= Task =
Verbatim copy without images: repeat the records in full.

====

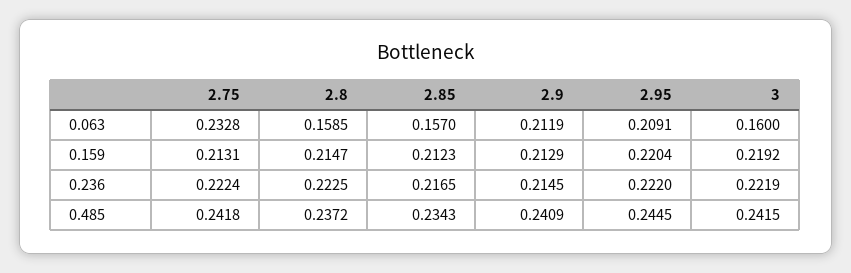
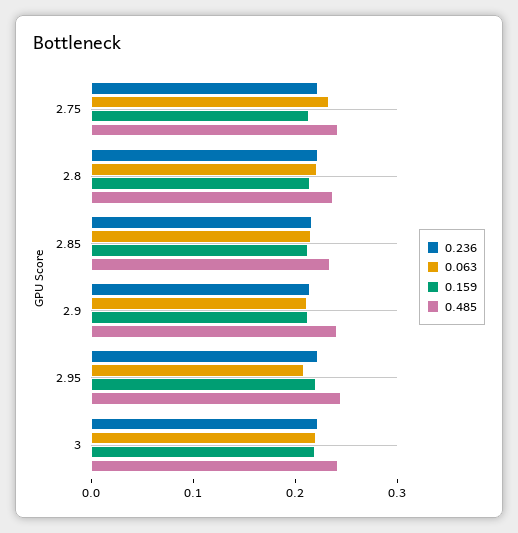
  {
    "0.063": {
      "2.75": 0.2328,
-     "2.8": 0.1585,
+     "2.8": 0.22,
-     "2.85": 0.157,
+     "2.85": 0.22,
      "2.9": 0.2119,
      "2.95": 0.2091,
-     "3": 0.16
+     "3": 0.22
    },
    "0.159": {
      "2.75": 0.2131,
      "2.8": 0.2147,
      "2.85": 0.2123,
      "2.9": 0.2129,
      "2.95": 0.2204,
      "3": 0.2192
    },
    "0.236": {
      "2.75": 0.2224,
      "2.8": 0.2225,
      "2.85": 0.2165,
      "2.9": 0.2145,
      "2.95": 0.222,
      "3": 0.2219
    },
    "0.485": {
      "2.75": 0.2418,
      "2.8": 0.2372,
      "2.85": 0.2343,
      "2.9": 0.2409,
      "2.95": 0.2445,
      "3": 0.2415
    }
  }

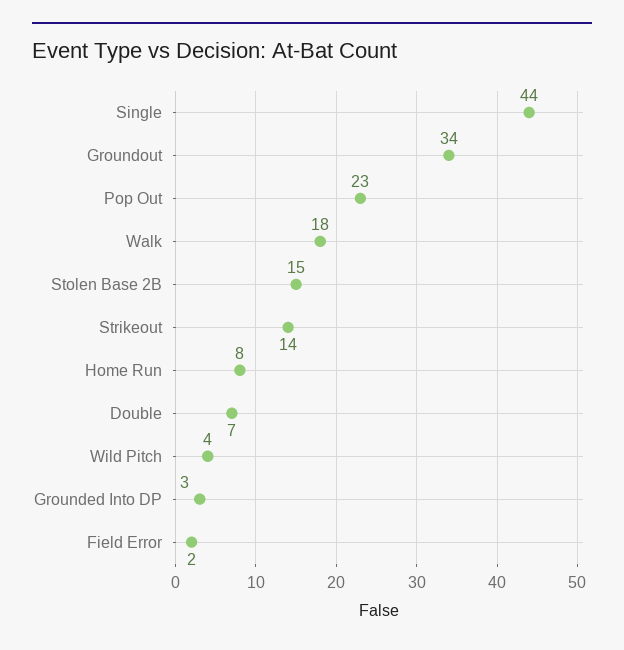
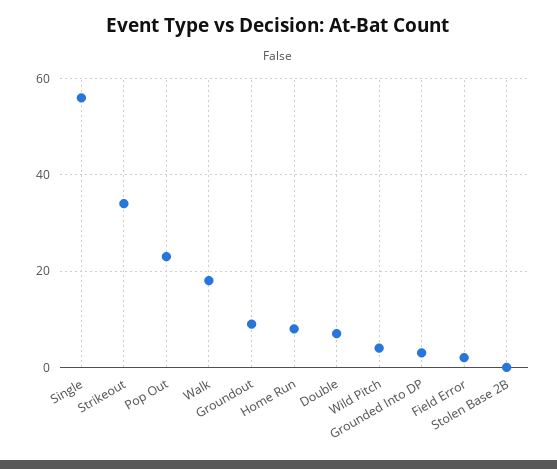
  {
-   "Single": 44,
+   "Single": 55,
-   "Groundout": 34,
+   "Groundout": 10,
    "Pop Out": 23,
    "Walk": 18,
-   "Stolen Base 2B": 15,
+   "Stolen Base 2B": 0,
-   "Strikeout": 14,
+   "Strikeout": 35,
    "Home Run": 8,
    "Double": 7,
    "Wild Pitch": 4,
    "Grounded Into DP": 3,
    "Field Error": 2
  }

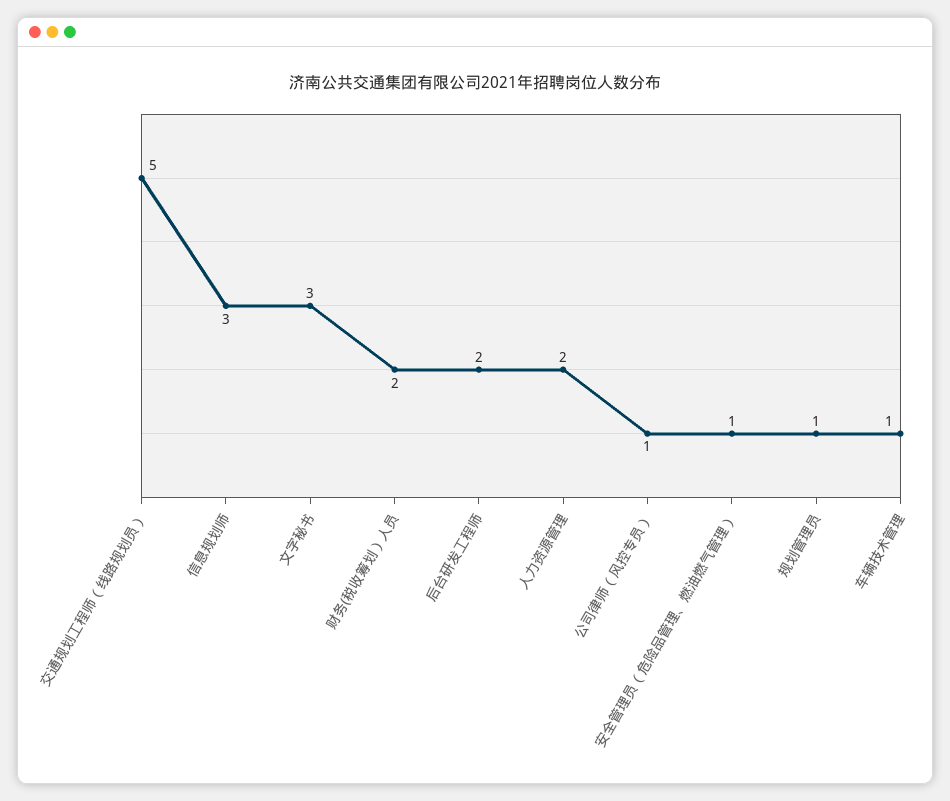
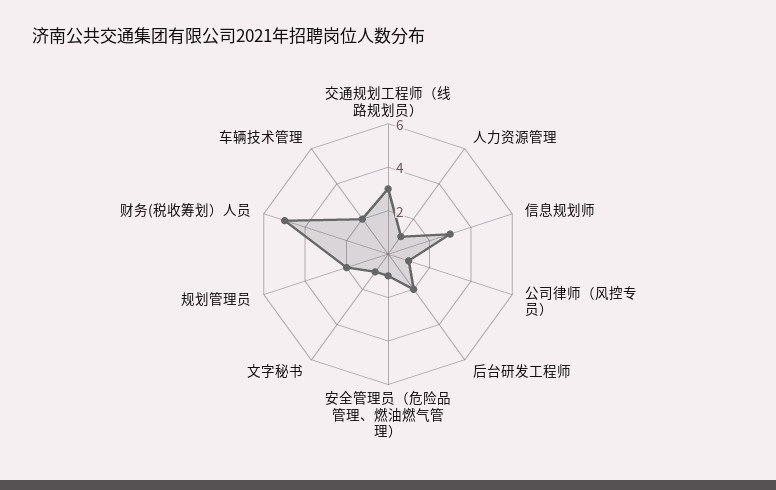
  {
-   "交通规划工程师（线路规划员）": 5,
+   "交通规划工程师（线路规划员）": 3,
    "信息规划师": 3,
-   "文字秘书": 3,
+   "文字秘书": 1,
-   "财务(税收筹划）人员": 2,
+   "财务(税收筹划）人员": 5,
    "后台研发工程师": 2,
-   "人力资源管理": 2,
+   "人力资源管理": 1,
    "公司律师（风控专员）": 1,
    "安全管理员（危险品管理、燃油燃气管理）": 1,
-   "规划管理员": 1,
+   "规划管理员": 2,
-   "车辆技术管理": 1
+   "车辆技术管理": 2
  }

====

= Response area =
  {
    "0.063": {
      "2.75": 0.2328,
-     "2.8": 0.1585,
+     "2.8": 0.22,
-     "2.85": 0.157,
+     "2.85": 0.22,
      "2.9": 0.2119,
      "2.95": 0.2091,
-     "3": 0.16
+     "3": 0.22
    },
    "0.159": {
      "2.75": 0.2131,
      "2.8": 0.2147,
      "2.85": 0.2123,
      "2.9": 0.2129,
      "2.95": 0.2204,
      "3": 0.2192
    },
    "0.236": {
      "2.75": 0.2224,
      "2.8": 0.2225,
      "2.85": 0.2165,
      "2.9": 0.2145,
      "2.95": 0.222,
      "3": 0.2219
    },
    "0.485": {
      "2.75": 0.2418,
      "2.8": 0.2372,
      "2.85": 0.2343,
      "2.9": 0.2409,
      "2.95": 0.2445,
      "3": 0.2415
    }
  }

  {
-   "Single": 44,
+   "Single": 55,
-   "Groundout": 34,
+   "Groundout": 10,
    "Pop Out": 23,
    "Walk": 18,
-   "Stolen Base 2B": 15,
+   "Stolen Base 2B": 0,
-   "Strikeout": 14,
+   "Strikeout": 35,
    "Home Run": 8,
    "Double": 7,
    "Wild Pitch": 4,
    "Grounded Into DP": 3,
    "Field Error": 2
  }

  {
-   "交通规划工程师（线路规划员）": 5,
+   "交通规划工程师（线路规划员）": 3,
    "信息规划师": 3,
-   "文字秘书": 3,
+   "文字秘书": 1,
-   "财务(税收筹划）人员": 2,
+   "财务(税收筹划）人员": 5,
    "后台研发工程师": 2,
-   "人力资源管理": 2,
+   "人力资源管理": 1,
    "公司律师（风控专员）": 1,
    "安全管理员（危险品管理、燃油燃气管理）": 1,
-   "规划管理员": 1,
+   "规划管理员": 2,
-   "车辆技术管理": 1
+   "车辆技术管理": 2
  }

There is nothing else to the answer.